Jak poinformowała w poniedziałek chor. Dagmara Bielec-Janas z Nadwiślańskiego Oddziału Straży Granicznej, funkcjonariusze na trasie S7 nieopodal Warszawy zatrzymali do kontroli samochód marki BMW, którym podróżowało pięciu cudzoziemców. - Byli oni przewożeni luksusowym samochodem i nie mieli żadnych dokumentów. Zatrzymany został również kierujący pojazdem obywatel Wietnamu, w związku z podejrzeniem organizowania nielegalnego przerzutu ludzi przez granicę - powiedziała Bielec-Janas.
Brak dokumentów
Funkcjonariusze ustalili, że zatrzymani cudzoziemcy to obywatele Wietnamu. - Wszyscy zostali zatrzymani z uwagi na fakt, że istniało uzasadnione podejrzenie zorganizowania nielegalnego przekraczania granicy oraz braku dokumentów uprawniających do pobytu na terytorium Polski - wyjaśniła Bielec-Janas.
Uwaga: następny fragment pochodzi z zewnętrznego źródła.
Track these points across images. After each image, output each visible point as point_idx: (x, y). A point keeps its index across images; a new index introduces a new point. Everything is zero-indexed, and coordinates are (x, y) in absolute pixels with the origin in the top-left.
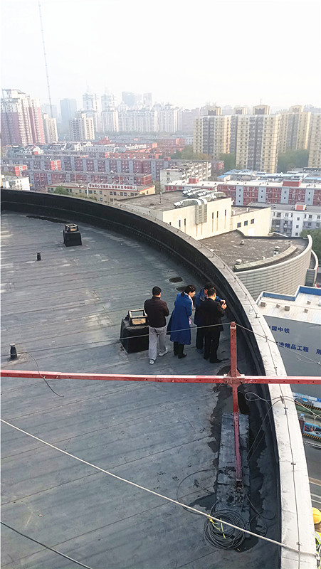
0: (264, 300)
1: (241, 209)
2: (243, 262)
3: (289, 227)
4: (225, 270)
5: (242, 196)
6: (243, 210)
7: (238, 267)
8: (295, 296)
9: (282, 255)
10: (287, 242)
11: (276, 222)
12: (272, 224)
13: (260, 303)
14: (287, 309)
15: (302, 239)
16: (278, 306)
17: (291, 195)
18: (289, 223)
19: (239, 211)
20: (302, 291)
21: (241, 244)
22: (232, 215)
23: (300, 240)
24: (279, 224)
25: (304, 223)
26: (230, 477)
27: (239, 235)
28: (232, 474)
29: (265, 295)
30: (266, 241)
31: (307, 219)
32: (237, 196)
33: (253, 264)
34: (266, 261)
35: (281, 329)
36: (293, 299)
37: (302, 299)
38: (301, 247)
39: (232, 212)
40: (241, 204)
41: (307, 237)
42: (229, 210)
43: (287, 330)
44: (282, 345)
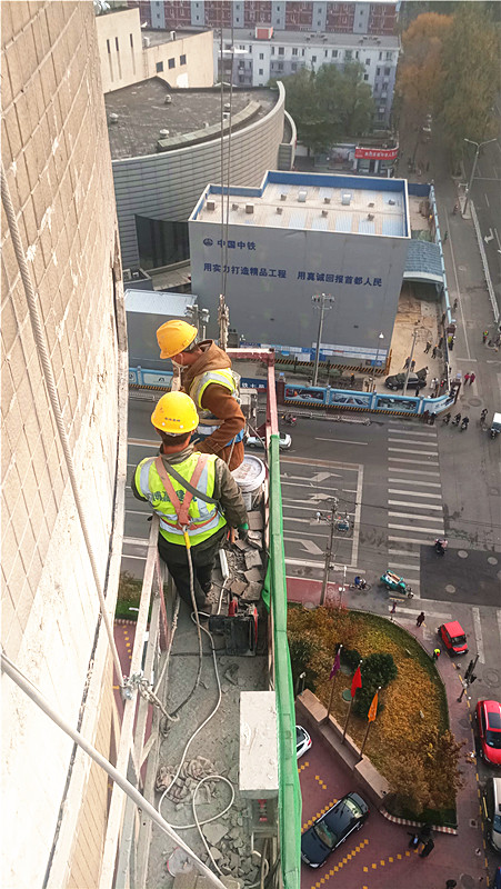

Jak się później okazało, cudzoziemcy przyjechali do Polski nielegalnie przekraczając granicę - dodała. Kierowcy przedstawiono m.in. zarzut organizowania innym osobom, wbrew przepisom, przekroczenia granicy. Decyzją sądu mężczyzna został aresztowany. Funkcjonariusze SG ustalili także adres, gdzie mogą przebywać nielegalni imigranci, również obywatele Wietnamu. Informacje te przekazano funkcjonariuszom z placówki w Bydgoszczy, którzy wraz z policjantami zatrzymali 14 cudzoziemców - trzy kobiety i 11 mężczyzn.